___ Input data ___

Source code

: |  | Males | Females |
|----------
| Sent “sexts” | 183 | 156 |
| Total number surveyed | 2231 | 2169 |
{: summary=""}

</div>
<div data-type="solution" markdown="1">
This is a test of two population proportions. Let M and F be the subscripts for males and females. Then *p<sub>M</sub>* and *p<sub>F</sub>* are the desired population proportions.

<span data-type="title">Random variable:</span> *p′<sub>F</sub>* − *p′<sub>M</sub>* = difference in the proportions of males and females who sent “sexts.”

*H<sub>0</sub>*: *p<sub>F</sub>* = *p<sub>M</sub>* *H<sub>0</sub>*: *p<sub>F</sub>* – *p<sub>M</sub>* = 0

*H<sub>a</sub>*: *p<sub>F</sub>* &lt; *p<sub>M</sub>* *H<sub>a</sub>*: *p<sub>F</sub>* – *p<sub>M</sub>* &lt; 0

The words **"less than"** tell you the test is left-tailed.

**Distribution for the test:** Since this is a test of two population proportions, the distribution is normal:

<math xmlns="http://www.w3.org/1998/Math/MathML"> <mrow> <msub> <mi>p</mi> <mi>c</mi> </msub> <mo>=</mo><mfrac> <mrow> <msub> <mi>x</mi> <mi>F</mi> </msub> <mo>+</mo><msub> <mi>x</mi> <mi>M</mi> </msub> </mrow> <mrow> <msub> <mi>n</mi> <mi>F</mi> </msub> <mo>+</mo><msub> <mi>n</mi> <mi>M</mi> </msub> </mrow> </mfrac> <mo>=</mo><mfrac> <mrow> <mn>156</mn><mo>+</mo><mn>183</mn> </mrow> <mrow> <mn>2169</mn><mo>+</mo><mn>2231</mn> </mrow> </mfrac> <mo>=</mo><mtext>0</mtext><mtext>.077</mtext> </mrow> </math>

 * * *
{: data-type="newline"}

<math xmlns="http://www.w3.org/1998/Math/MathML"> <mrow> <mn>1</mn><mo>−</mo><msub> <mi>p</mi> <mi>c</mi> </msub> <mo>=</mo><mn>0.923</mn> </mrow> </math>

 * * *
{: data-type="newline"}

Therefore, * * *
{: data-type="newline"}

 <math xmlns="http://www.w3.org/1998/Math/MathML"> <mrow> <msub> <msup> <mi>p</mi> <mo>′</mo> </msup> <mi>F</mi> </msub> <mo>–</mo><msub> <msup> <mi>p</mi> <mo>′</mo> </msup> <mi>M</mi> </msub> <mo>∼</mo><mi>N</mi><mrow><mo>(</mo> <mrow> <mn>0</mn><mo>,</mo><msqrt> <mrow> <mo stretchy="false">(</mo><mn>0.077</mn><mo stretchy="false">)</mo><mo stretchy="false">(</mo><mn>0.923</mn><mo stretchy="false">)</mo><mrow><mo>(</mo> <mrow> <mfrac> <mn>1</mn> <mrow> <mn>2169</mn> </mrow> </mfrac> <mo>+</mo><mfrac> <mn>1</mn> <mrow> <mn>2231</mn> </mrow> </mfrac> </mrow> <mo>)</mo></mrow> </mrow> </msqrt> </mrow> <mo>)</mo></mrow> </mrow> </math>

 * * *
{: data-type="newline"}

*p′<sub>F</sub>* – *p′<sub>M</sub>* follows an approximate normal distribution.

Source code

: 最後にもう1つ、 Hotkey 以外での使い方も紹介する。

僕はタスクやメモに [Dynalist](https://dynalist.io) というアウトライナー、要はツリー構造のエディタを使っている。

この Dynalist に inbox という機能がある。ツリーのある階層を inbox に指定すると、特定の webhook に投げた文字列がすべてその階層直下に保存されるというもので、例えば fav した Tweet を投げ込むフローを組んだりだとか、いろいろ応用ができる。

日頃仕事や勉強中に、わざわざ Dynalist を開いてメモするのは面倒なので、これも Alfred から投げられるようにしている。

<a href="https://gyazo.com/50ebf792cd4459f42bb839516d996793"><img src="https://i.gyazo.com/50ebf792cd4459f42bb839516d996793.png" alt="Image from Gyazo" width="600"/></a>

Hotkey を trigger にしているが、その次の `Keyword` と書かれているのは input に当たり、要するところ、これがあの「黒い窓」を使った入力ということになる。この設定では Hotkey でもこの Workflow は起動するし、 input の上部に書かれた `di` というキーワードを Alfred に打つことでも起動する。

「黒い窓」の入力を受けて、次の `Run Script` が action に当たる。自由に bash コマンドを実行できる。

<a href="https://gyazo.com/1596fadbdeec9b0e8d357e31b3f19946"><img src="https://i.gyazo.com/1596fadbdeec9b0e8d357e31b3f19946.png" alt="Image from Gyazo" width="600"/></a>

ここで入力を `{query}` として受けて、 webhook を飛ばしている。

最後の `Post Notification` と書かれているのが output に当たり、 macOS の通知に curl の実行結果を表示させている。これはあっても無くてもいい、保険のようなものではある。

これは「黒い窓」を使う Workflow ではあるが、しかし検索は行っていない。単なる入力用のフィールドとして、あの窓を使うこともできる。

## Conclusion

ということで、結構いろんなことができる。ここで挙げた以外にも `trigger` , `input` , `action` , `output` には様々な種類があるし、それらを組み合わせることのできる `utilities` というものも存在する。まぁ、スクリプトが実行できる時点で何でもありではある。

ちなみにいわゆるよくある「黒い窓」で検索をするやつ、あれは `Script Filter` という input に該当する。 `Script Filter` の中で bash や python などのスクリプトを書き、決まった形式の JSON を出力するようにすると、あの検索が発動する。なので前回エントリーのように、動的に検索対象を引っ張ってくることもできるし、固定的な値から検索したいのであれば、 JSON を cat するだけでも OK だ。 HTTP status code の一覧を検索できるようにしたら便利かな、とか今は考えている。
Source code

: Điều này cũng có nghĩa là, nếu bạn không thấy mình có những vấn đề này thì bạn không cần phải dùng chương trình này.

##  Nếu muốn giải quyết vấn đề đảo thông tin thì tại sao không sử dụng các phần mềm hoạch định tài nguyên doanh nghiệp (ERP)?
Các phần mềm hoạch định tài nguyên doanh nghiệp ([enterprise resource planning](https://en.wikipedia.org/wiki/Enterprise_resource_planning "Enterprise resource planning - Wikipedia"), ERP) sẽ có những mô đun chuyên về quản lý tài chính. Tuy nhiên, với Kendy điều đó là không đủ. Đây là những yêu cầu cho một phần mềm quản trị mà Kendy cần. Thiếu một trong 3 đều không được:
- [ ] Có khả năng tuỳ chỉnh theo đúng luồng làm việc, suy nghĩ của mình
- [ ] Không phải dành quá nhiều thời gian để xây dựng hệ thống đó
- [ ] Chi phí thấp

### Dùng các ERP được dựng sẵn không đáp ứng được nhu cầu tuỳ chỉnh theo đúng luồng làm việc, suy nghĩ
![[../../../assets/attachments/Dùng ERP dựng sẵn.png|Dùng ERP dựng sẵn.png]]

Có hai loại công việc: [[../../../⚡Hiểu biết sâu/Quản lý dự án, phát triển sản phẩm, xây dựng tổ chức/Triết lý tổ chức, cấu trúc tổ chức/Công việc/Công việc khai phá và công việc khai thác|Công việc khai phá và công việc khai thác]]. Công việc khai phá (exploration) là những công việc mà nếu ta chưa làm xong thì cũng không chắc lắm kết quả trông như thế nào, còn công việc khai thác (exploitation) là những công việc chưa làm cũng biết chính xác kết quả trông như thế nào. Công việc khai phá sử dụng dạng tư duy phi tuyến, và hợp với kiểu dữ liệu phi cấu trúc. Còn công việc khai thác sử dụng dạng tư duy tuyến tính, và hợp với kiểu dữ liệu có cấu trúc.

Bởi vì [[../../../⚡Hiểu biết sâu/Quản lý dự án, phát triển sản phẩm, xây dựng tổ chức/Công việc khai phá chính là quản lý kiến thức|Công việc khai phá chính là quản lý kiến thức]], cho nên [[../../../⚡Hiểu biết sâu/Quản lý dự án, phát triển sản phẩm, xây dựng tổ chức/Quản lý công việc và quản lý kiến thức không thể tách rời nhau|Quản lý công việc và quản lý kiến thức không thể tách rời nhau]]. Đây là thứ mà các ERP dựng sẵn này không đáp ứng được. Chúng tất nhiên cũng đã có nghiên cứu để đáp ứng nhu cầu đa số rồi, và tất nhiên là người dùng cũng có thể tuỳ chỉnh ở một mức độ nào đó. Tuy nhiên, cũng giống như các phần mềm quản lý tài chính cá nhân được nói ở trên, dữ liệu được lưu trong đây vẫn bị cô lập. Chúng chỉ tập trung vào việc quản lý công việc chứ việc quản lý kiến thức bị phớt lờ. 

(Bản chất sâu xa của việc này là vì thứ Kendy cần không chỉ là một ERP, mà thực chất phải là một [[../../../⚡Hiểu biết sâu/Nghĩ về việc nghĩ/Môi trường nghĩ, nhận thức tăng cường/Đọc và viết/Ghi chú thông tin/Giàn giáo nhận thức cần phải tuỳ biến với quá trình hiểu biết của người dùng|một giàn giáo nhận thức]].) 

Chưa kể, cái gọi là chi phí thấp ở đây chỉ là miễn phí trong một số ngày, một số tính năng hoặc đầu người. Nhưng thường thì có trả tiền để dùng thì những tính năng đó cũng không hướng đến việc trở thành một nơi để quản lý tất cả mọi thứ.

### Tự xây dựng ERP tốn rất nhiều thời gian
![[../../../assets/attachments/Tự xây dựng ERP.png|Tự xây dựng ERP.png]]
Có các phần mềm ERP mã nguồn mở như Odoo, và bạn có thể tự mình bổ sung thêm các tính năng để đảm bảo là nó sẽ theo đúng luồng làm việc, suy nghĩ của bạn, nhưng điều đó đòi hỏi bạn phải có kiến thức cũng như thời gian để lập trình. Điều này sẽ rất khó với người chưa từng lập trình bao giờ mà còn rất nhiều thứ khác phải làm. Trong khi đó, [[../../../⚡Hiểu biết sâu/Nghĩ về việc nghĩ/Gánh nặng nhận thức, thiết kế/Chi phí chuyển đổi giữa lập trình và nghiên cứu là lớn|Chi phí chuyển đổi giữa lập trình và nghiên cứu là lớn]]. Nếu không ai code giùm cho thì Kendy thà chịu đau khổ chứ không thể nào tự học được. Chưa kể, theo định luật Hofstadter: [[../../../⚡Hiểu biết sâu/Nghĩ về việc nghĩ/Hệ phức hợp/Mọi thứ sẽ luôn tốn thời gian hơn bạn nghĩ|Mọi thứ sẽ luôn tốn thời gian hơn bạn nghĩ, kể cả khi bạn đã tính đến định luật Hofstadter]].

___

▶ **Task brief**: Copy each line of the entries that includes the word "distribution".

▶ **Output of the exercise**:
**Distribution for the test:** Since this is a test of two population proportions, the distribution is normal:
*p′<sub>F</sub>* – *p′<sub>M</sub>* follows an approximate normal distribution.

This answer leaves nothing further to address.